Rennsteiglaufverein holt sich nach 2017 wieder den Sieg

Sein Team meisterte die herausfordernde Strecke an dem Tag am besten von den 76 Männerteams. Adrian Panse hatte das Team auf dem ersten Streckenabschnitt in Front gebracht und einen 45 Sekunden Vorsprung auf den Startläufer der X-Runners Max Betsch herausgelaufen. Der übersah 3 Kilometer vor dem ersten Wechsel am Schneekopf eine Streckenmarkierung. Das kostete dem in den letzten Jahren immer erfolgreichen Team mehr als eine halbe Stunde, ein Rückstand, der gegen das starke Rennsteiglaufteam im weiteren Streckenverlauf nicht mehr aufzuholen war.

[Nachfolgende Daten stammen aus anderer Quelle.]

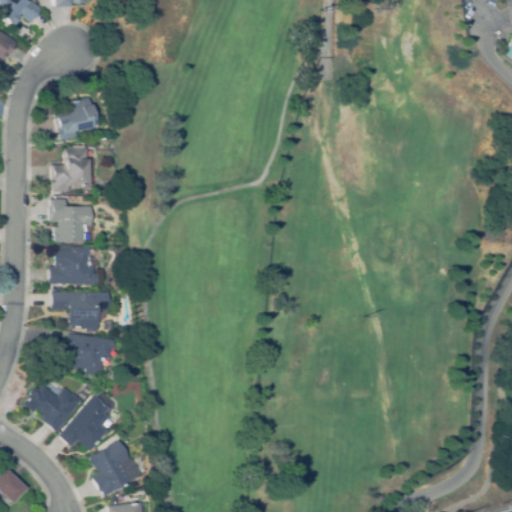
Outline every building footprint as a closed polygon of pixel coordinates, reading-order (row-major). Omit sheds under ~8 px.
[(11,27),(0,18),(0,0),(26,0),(38,8),(28,23),(19,16),(11,27)] [(0,32),(14,42),(4,57),(2,56),(0,60),(0,32)] [(511,64),(494,52),(506,34),(511,38),(511,64)] [(65,102),(86,97),(87,105),(89,104),(92,120),(89,121),(91,129),(78,132),(77,129),(73,130),(74,136),(57,140),(52,117),(65,114),(67,111),(65,102)] [(83,148),(83,166),(86,168),(85,174),(84,175),(84,186),(64,186),(64,191),(49,191),(49,181),(47,181),(48,165),(62,165),(62,148),(70,148),(70,145),(82,145),(82,148),(83,148)] [(80,242),(50,242),(50,241),(49,241),(49,231),(50,231),(50,227),(53,227),(53,222),(45,222),(46,208),(47,208),(47,199),(63,199),(62,206),(88,206),(87,226),(81,226),(80,242)] [(95,284),(45,284),(45,266),(51,266),(52,250),(55,250),(56,245),(69,245),(69,247),(85,247),(85,249),(87,250),(87,255),(85,257),(85,265),(91,265),(91,273),(95,273),(95,284)] [(48,291),(106,292),(106,310),(94,309),(94,332),(83,332),(83,328),(67,328),(67,326),(65,325),(66,319),(64,319),(64,309),(48,309),(48,291)] [(67,333),(112,340),(110,348),(109,348),(107,358),(100,357),(100,359),(107,361),(105,374),(97,373),(97,375),(82,373),(83,369),(67,366),(67,364),(66,362),(67,356),(66,356),(65,355),(65,352),(63,349),(65,334),(67,333)] [(78,400),(53,432),(37,420),(41,415),(33,409),(30,412),(19,404),(27,395),(27,392),(30,388),(34,388),(36,389),(39,385),(54,397),(61,388),(69,394),(70,393),(78,400)] [(55,435),(91,395),(106,408),(105,410),(105,416),(107,417),(105,419),(111,424),(105,432),(104,431),(87,451),(74,440),(67,447),(55,435)] [(90,454),(116,440),(123,454),(126,458),(127,458),(137,476),(101,496),(98,491),(95,492),(88,478),(96,473),(94,469),(93,470),(91,467),(90,467),(85,457),(90,454)] [(0,469),(1,468),(22,488),(8,503),(0,495),(0,469)] [(104,511),(104,506),(137,502),(138,511),(104,511)]
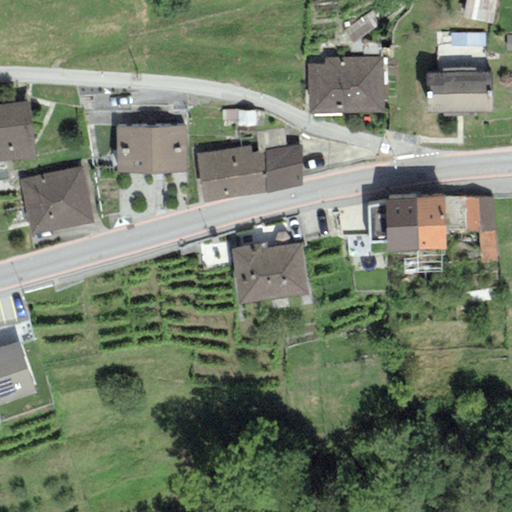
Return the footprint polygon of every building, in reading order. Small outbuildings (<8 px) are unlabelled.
[(498,0),(466,0),(463,19),(494,25),(498,0)] [(487,68),(488,34),(447,33),(446,67),(487,68)] [(382,57),(324,59),(324,65),(307,65),(309,115),(384,112),(382,57)] [(492,72),(425,74),(426,115),(493,113),(492,72)] [(28,103),(0,106),(0,162),(35,158),(28,103)] [(184,126),(116,127),(117,174),(185,173),(184,126)] [(250,145),(196,154),(203,204),(266,195),(264,152),(252,154),(250,145)] [(301,145),(264,152),(266,195),(301,186),(301,145)] [(83,168),(19,180),(30,236),(94,224),(83,168)] [(492,196),(464,197),(465,230),(465,233),(479,232),(480,263),(495,262),(492,196)] [(464,197),(444,198),(446,231),(465,230),(464,197)] [(415,198),(388,199),(386,200),(386,204),(368,205),(369,242),(386,242),(387,252),(417,251),(415,198)] [(444,198),(415,198),(417,251),(446,250),(446,231),(444,198)] [(266,243),(230,248),(238,304),(308,294),(301,243),(267,248),(266,243)] [(11,325),(0,328),(0,344),(16,339),(11,325)] [(0,405),(36,394),(18,341),(0,346),(0,405)]
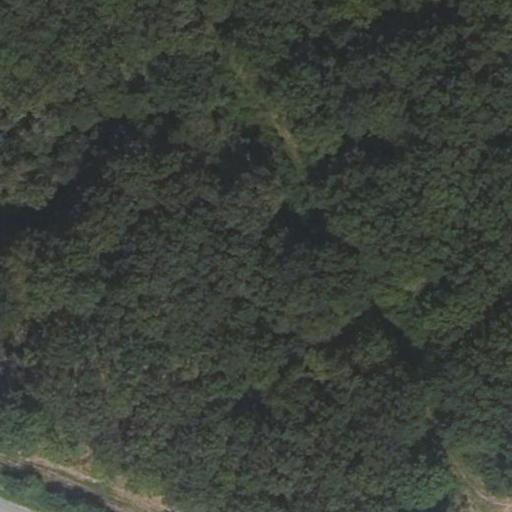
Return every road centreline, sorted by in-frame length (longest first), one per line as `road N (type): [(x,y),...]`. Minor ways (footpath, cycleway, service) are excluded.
road 1 (track): [(491,511),(176,0)]
road 2 (track): [(0,452),(140,511)]
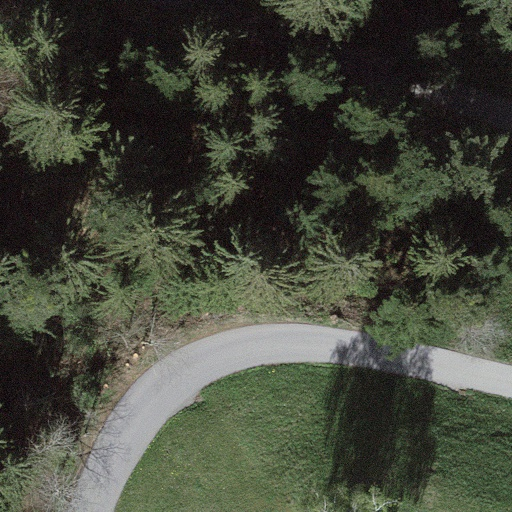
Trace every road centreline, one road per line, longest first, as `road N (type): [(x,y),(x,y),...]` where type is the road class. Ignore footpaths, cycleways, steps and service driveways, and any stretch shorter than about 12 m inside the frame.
road 1 (unclassified): [(90,511),(151,402),(204,360),(232,349),(341,345),(511,382)]
road 2 (track): [(175,0),(511,115)]
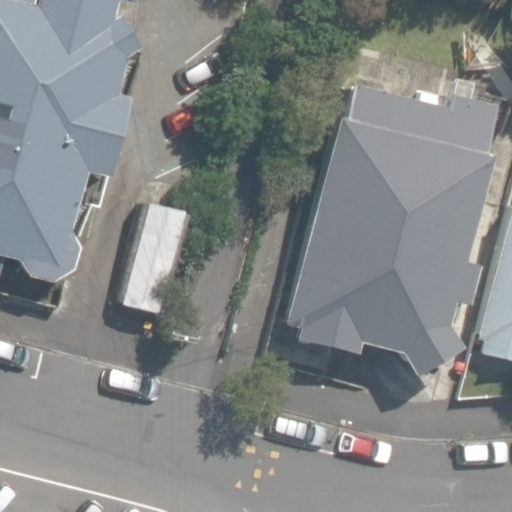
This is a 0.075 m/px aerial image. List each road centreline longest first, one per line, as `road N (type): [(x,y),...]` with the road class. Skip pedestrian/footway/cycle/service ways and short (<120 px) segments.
road 1 (unclassified): [(0,428),(310,510)]
road 2 (unclassified): [(310,510),(511,505)]
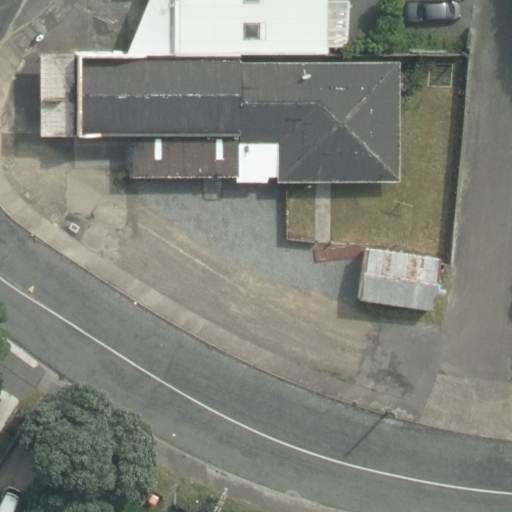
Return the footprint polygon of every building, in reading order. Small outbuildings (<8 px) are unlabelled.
[(168,0),(145,0),(123,54),(168,54),(168,0)] [(325,0),(168,0),(168,54),(236,54),(326,54),(325,0)] [(71,136),(71,54),(35,54),(35,137),(71,136)] [(123,54),(71,54),(71,136),(126,137),(126,178),(232,178),(233,182),(265,183),(265,177),(273,177),(274,183),(398,182),(398,61),(236,61),(236,54),(168,54),(123,54)] [(431,311),(439,257),(365,246),(357,299),(431,311)]
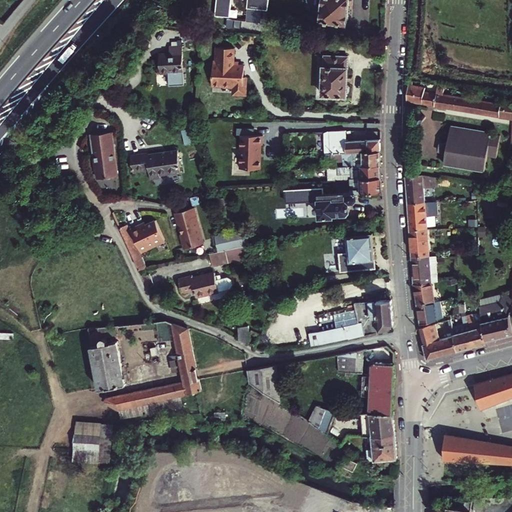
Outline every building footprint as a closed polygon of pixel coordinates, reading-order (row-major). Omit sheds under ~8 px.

Immerhin kämpften sich die Ostthüringer noch von Platz 4 auf den Silberrang vor. „Ich denke, es hätte für uns heute auch sportlich gereicht“, schätzte Teamchef Frank Wagner ein, der auf dem zweiten Streckabschnitt über die Schanze im Kanzlersgrund zum Grenzadler lief. „Wir waren in diesem Jahr stark besetzt. Marcel König, Mika Leimbach, Johannes Gerlof, Marcel Bräutigam, Christoph Weigel, Martin Militzke, André Skrowny und Christian Hommel sorgten dafür, dass der Vorsprung nie in Gefahr geriet. Am Ende setzten sie in 8:51:37 Stunden die Bestzeit für die neue Strecke. 30:51 Minuten dahinter liefen die X-Runners ins Ziel. Über Platz 3 freute sich das Laufteam Scheler. Den Männern vom SV Mihla gelang nach vielen Staffelteilnahmen in den letzten Jahren zum ersten Mal der Sprung aufs Podium.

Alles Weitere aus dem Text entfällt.